And they would murder millions.
Ultimately, they would report their neighbors' hiding places to the Gestapo; they would drag them from their homes; they would force them into cattle cars and lie that they were only being relocated. They would separate families, brutally working the men to eventual death and gassing the women, children and elderly on arrival. They would shovel out the bodies, throw them into crematoria - and then have dinner, catch up on the news, perhaps listen to the radio for a bit before turning in and sleeping like a baby.
They were people just like you, and me, and everyone we know.
I recently read an online exchange on the topic of potential government abuse of surveillance technologies. One commenter said, "Every advancement in modern technology is not a step towards the next version of Nazis, no matter how much you in your fantasies want to believe its so." When countered with examples of genocide in Bosnia, Georgia, Rwanda, and Ukraine, he replied, "Are we in any of those places? No."
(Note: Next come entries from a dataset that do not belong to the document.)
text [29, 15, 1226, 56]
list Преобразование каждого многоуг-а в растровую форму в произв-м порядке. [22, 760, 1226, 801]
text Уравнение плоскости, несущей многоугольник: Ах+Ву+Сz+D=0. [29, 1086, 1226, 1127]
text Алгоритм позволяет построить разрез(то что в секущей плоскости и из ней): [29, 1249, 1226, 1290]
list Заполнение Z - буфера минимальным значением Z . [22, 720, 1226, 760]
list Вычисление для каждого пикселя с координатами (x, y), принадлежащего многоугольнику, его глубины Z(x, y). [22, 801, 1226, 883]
Germany was not some non-fictional Mordor housing a population of murderous evil, waiting to spring itself on the world. It was a well-developed, modern society with brilliant technical minds and a strong middle class. It was a representative democracy with free elections and a Parliament comprised of a blend of right- and left- wing parties. The National Socialist party organized in 1925 but did not develop into a viable political force until 1933 - and even then, didn't hold a majority in Parliament, despite Adolf Hitler's appointment as Chancellor.
Yet, only seven years later, this same society had designed, built, and turned a blind eye to a network of camps whose sole purpose was to commit genocide on an unthinkable scale in the most technologically efficient way possible. Try to imagine that timeline here in America. Imagine that it is now January, 2022 - and we are rounding up people in the streets, forcing them into remote camps, and incinerating them. As inconceivable as that seems, it has happened. And we must admit that it can happen again - here as much as anywhere - and take precautions accordingly.
Deluding ourselves into thinking that our society is somehow immune to such depravity is a virtual guarantee that any slide into it will go unopposed. That darkness is part and parcel of our humanity, and where human societies dwell, so does the potential for this kind of horror. We seem to be addicted to it as a species and we must always consider ourselves "in recovery" rather than cured, and accept that falling off the wagon is an ever-present possibility.
Here is one more photo to remind you of the result when we allow that to happen. The photo is famously know as "Last Jew in Vinnitsa," but feel free to substitute any marginalized group, in any American city. Look at his face as well. See if you recognize the humanity in his expression. Imagine that he is your neighbor... your friend... your child... you. Feel free to weep.
"Normal people," not monsters, organize genocide. And we are - all of us - very, very normal. To forget either of those points is to court disaster.